MéTAMATéRIAUX
Faire sauter les limites de l’optique
Ils font ce que le verre ne saurait faire: concentrer le bleu et le rouge sur deux points différents. Les nanostructures 2D ouvrent la voie aux nouvelles technologies d’imagerie.
Quand un rayon de lumière traverse un matériau transparent, son trajet est plus complexe qu’il n’y paraît. L’onde repousse les électrons dans les atomes du matériau. Momentanément perturbée, la charge électrique revient ensuite à l’équilibre; ce faisant, elle produit à son tour une lumière indistinguable de la source d’origine. Le phénomène se répète d’atome en atome à travers le matériau, jusqu’à ce que l’onde s’échappe de l’autre côté. Ce que l’on perçoit comme un flux continu relève donc plutôt d’une course de relais. De plus, à chaque étape, l’angle de la lumière est légèrement dévié: c’est la réfraction, le même phénomène qui fait apparaître brisée une baguette à demi plongée dans l’eau.

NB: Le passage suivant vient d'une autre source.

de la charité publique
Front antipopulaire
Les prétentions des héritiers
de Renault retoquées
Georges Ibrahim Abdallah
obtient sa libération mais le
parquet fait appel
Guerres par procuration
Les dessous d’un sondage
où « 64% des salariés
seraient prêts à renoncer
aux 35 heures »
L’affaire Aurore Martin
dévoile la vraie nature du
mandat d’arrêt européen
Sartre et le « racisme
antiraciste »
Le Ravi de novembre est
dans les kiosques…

Les métamatériaux fonctionnent de manière comparable. A la différence près qu’ils ne doivent pas leurs propriétés à leur organisation atomique, mais à une structure totalement artificielle: des couches de circuits imprimés sur lesquels sont disposés à intervalles réguliers des motifs de cuivre, d’or ou d’argent, souvent désignés sous l’appellation d’«atomes artificiels».

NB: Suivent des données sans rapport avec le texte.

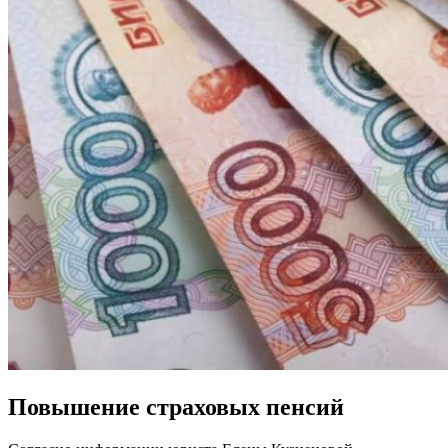
Повышение страховых пенсий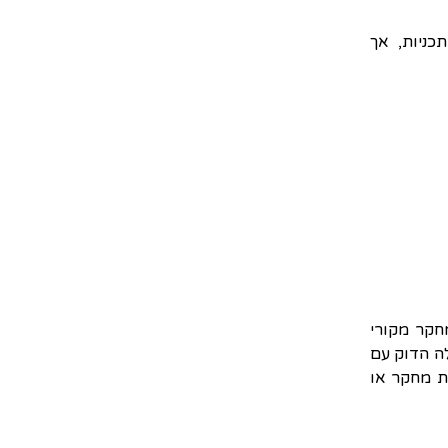
תחומי הלימוד והמחקר הספציפיים עשויים להשתנות בין אוניברסיטאות ותכניות, אך 
במהלך לימודיהם, סטודנטים לתואר שלישי באורבניזם בדרך כלל מבצעים מחקר מקורי 
ומפיקים עבודת גמר התורמת להבנת סוגיות עירוניות. הם עובדים בשיתוף פעולה הדוק עם 
יועצי הפקולטה, עורכים מחקר אמפירי ומנתחים נתונים כדי לתת מענה לשאלות מחקר או 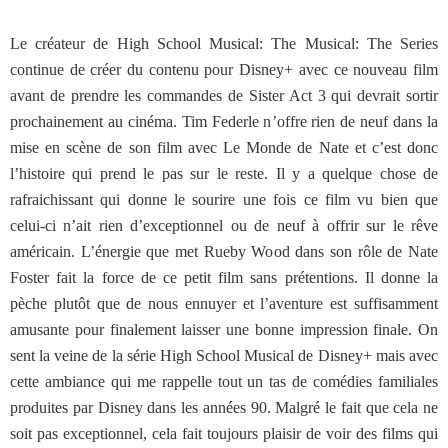
Le créateur de High School Musical: The Musical: The Series
continue de créer du contenu pour Disney+ avec ce nouveau film
avant de prendre les commandes de Sister Act 3 qui devrait sortir
prochainement au cinéma. Tim Federle n’offre rien de neuf dans la
mise en scène de son film avec Le Monde de Nate et c’est donc
l’histoire qui prend le pas sur le reste. Il y a quelque chose de
rafraichissant qui donne le sourire une fois ce film vu bien que
celui-ci n’ait rien d’exceptionnel ou de neuf à offrir sur le rêve
américain. L’énergie que met Rueby Wood dans son rôle de Nate
Foster fait la force de ce petit film sans prétentions. Il donne la
pèche plutôt que de nous ennuyer et l’aventure est suffisamment
amusante pour finalement laisser une bonne impression finale. On
sent la veine de la série High School Musical de Disney+ mais avec
cette ambiance qui me rappelle tout un tas de comédies familiales
produites par Disney dans les années 90. Malgré le fait que cela ne
soit pas exceptionnel, cela fait toujours plaisir de voir des films qui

En jouant avec la forme, la taille et la disposition de ces motifs, les scientifiques peuvent agir sélectivement sur une longueur d’onde électromagnétique – ultraviolets, lumière visible, infrarouges ou micro-ondes. Ils peuvent également définir la quantité de réfraction produite. De quoi développer de nouvelles technologies d’imagerie et repousser les limites physiques de résolution des optiques conventionnelles en verre.
Mais la miniaturisation reste un obstacle de taille: les motifs imprimés doivent être cinq à dix fois plus petits que la longueur de l’onde visée. Avec leur longueur d’une dizaine de centimètres, les micro-ondes ne posent pas de grands problèmes. Or les applications potentielles les plus prometteuses concernent la lumière visible dont la longueur d’onde est comprise entre 390 et 780 nanomètres. Ce qui requiert l’impression de motifs d’une taille inférieure à 100 nanomètres – soit le millième du diamètre d’un cheveu.
Reconnaître plus facilement les maladies de la peau
«Nous ne savons pas encore fabriquer des nanostructures en 3D assez petites et précises pour interagir efficacement avec la lumière visible», explique Olivier Martin, directeur du laboratoire de nanophotonique et métrologie de l’EPFL. C’est pourquoi le scientifique travaille avec des surfaces bidimensionnelles, plus faciles à produire. Ces métasurfaces sont moins efficaces qu’un matériau 3D mais elles permettent déjà des manipulations intéressantes de la lumière.
L’un de ces métamatériaux se présente comme un substrat de verre sur lequel sont imprimés des motifs d’argent en forme de «U». Les plus grands interagissent avec la lumière rouge et les plus petits avec la bleue. En jouant sur la disposition et la forme des motifs, on peut induire un indice de réfraction différent pour chacune des couleurs.
En d’autres termes, on peut les focaliser en deux points bien distincts. «Cet effet de séparation est totalement innovant, sans contrepartie en optique classique», explique Olivier Martin.
«Il s’agit certainement d’un progrès considérable dans le domaine des métasurfaces, commente Juejun Hu, chercheur en matériaux à l’Institut de technologie du Massachusetts (MIT), qui n’a pas participé à ces travaux. A la différence des dispositifs optiques traditionnels et de leur effet de déviation de la lumière à large bande, ce prototype peut manipuler une couleur, soit une longueur d’onde spécifique, sans affecter le reste du spectre, ce qui laisse entrevoir de nombreuses applications.»
Dès cet automne, Olivier Martin fera d’ailleurs équipe avec d’autres scientifiques de l’EPFL pour explorer des applications potentielles à ses métamatériaux. Il imagine par exemple des dispositifs d’imagerie en dermatologie – pour repérer plus facilement certaines affections – en agriculture – pour surveiller la croissance et les maladies des cultures – et en hydrologie. Autant de procédés qui requièrent aujourd’hui des caméras hyperspectrales spécialisées.